WHETHER they cried to God before they went into the battle we are not told; but probably they did, because we read that the war was of God, and it is hardly likely that they would have prayed to Him in the midst of the fight, when the foemen's blows fell like hail on their armour, if they had not prayed before they entered the bloody fray. Men often excuse themselves for neglecting their morning devotions by saying that they will surely look to God, as they may require his gracious help, in the midst of the day's temptations and needs; but, as a matter of fact, when once they are plunged into its war they forget to look up. You must direct your prayer in the morning, and look up whilst the early shadows lie long on the dewy grass, if you would keep looking off to Jesus, amid the din of the fight.

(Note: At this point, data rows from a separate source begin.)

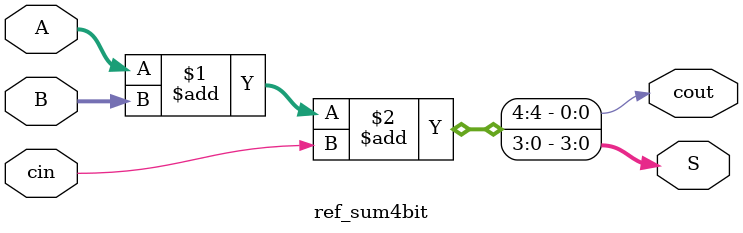
<source format=v>
module ref_sum4bit (
    input  wire [3:0] A,
    input  wire [3:0] B,
    input  wire       cin,
    output wire [3:0] S,
    output wire       cout
);
    assign {cout, S} = A + B + cin;
endmodule


</source>
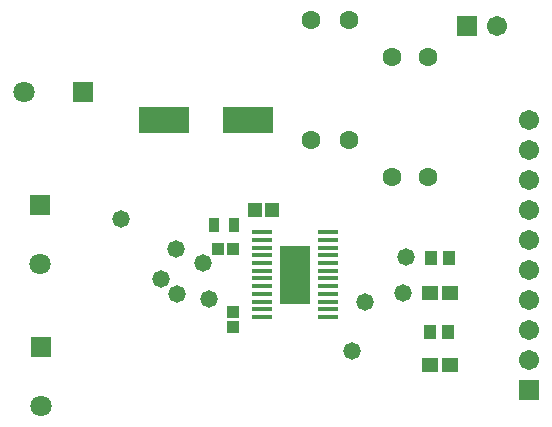
<source format=gts>
G04*
G04 #@! TF.GenerationSoftware,Altium Limited,Altium Designer,19.1.8 (144)*
G04*
G04 Layer_Color=8388736*
%FSLAX25Y25*%
%MOIN*%
G70*
G01*
G75*
%ADD23R,0.03950X0.04737*%
%ADD24R,0.16548X0.08674*%
%ADD25R,0.10000X0.19800*%
%ADD26R,0.06500X0.01400*%
%ADD27R,0.04737X0.05131*%
%ADD28R,0.03359X0.04934*%
%ADD29R,0.03950X0.04343*%
%ADD30R,0.04343X0.03950*%
%ADD31R,0.05721X0.05131*%
%ADD32R,0.07099X0.07099*%
%ADD33C,0.07099*%
%ADD34R,0.07099X0.07099*%
%ADD35C,0.06312*%
%ADD36R,0.06706X0.06706*%
%ADD37C,0.06706*%
%ADD38R,0.06706X0.06706*%
%ADD39C,0.05800*%
D23*
X156953Y64000D02*
D03*
X151047D02*
D03*
X150547Y39500D02*
D03*
X156453D02*
D03*
D24*
X62024Y110000D02*
D03*
X89976D02*
D03*
D25*
X105500Y58500D02*
D03*
D26*
X116524Y72575D02*
D03*
Y70016D02*
D03*
Y67457D02*
D03*
Y64898D02*
D03*
Y62339D02*
D03*
Y59780D02*
D03*
Y57220D02*
D03*
Y54661D02*
D03*
Y52102D02*
D03*
Y49543D02*
D03*
Y46984D02*
D03*
Y44425D02*
D03*
X94476D02*
D03*
Y46984D02*
D03*
Y49543D02*
D03*
Y52102D02*
D03*
Y54661D02*
D03*
Y57220D02*
D03*
Y59780D02*
D03*
Y62339D02*
D03*
Y64898D02*
D03*
Y67457D02*
D03*
Y70016D02*
D03*
Y72575D02*
D03*
D27*
X97854Y80000D02*
D03*
X92146D02*
D03*
D28*
X85346Y75000D02*
D03*
X78654D02*
D03*
D29*
X80039Y67000D02*
D03*
X84961D02*
D03*
D30*
X85000Y45961D02*
D03*
Y41039D02*
D03*
D31*
X157346Y52500D02*
D03*
X150654D02*
D03*
Y28500D02*
D03*
X157346D02*
D03*
D32*
X34843Y119500D02*
D03*
D33*
X15157D02*
D03*
X20500Y62157D02*
D03*
X21000Y14658D02*
D03*
D34*
X20500Y81842D02*
D03*
X21000Y34343D02*
D03*
D35*
X150000Y91000D02*
D03*
Y131000D02*
D03*
X138000D02*
D03*
Y91000D02*
D03*
X111000Y143500D02*
D03*
Y103500D02*
D03*
X123500D02*
D03*
Y143500D02*
D03*
D36*
X183500Y20000D02*
D03*
D37*
Y30000D02*
D03*
Y50000D02*
D03*
Y60000D02*
D03*
Y70000D02*
D03*
Y80000D02*
D03*
Y90000D02*
D03*
Y100000D02*
D03*
Y110000D02*
D03*
Y40000D02*
D03*
X173000Y141500D02*
D03*
D38*
X163000D02*
D03*
D39*
X47500Y77000D02*
D03*
X61000Y57000D02*
D03*
X66000Y67000D02*
D03*
X124500Y33000D02*
D03*
X77000Y50500D02*
D03*
X75000Y62339D02*
D03*
X66102Y52000D02*
D03*
X141500Y52500D02*
D03*
X129000Y49500D02*
D03*
X142500Y64500D02*
D03*
M02*

</source>
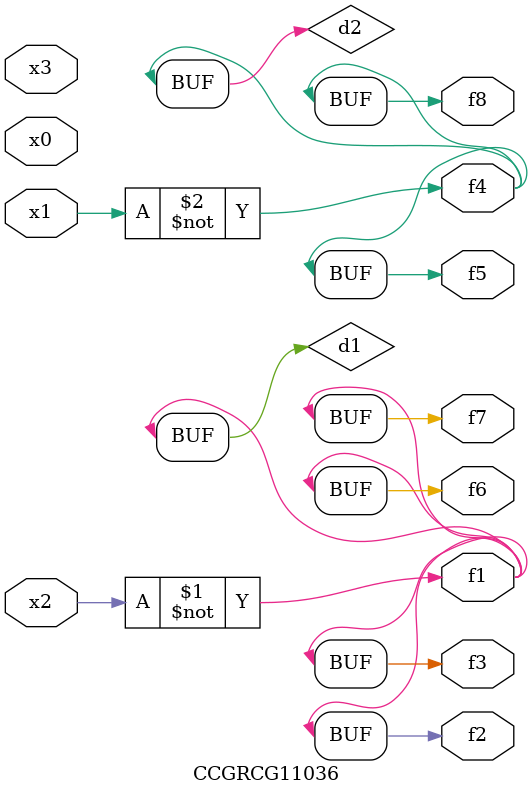
<source format=v>
module CCGRCG11036(
	input x0, x1, x2, x3,
	output f1, f2, f3, f4, f5, f6, f7, f8
);

	wire d1, d2;

	xnor (d1, x2);
	not (d2, x1);
	assign f1 = d1;
	assign f2 = d1;
	assign f3 = d1;
	assign f4 = d2;
	assign f5 = d2;
	assign f6 = d1;
	assign f7 = d1;
	assign f8 = d2;
endmodule

</source>
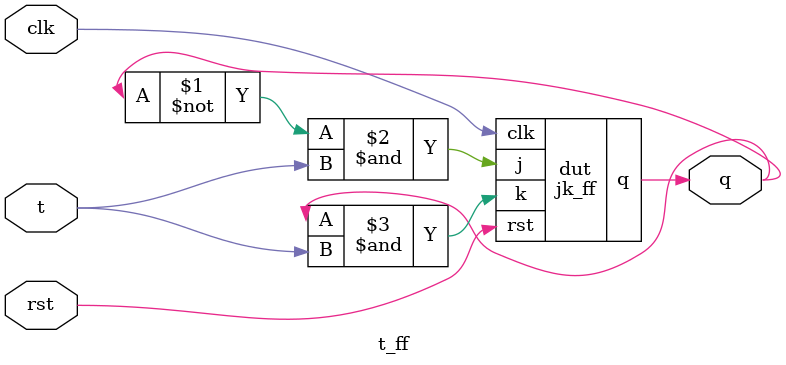
<source format=v>
module jk_ff(output reg q,input wire j,k,rst,clk);
always @(posedge clk or posedge rst) begin
    if (rst)begin
        q=0;
    end
    else begin
      case({j,k})
    2'b00: q<=q;
    2'b01: q<=0;
    2'b10: q<=1;
    2'b11: q<=~q;
    endcase
    end
end
endmodule
module t_ff(input t,clk,rst, output q);
  jk_ff dut (.clk(clk), .rst(rst), .j(~q&t), .k(q&t), .q(q));
endmodule

</source>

It is very lovely to contract and preserve this habit of looking upward, and crying to God in the battle. When our feet are slipping, when the foe seems about to overmaster, when heart and flesh fail — how refreshing and strengthening to fling one eager look or cry to heaven, and say, "I am thine, save me." There can be no doubt as to the issue. God is always intreated of those who put their trust in Him. Sooner might a mother forget her sucking child than God be unmindful of one sigh, or tear, or upward glancing look from his own. Oh, child of God, put thou thy trust in God, and go through this tempestuous world as one who is confident of a Divine Ally. At any moment He will ride on the heavens to thy help. "Let us therefore come boldly unto the throne of grace that we may obtain mercy, and find grace to help in time of need."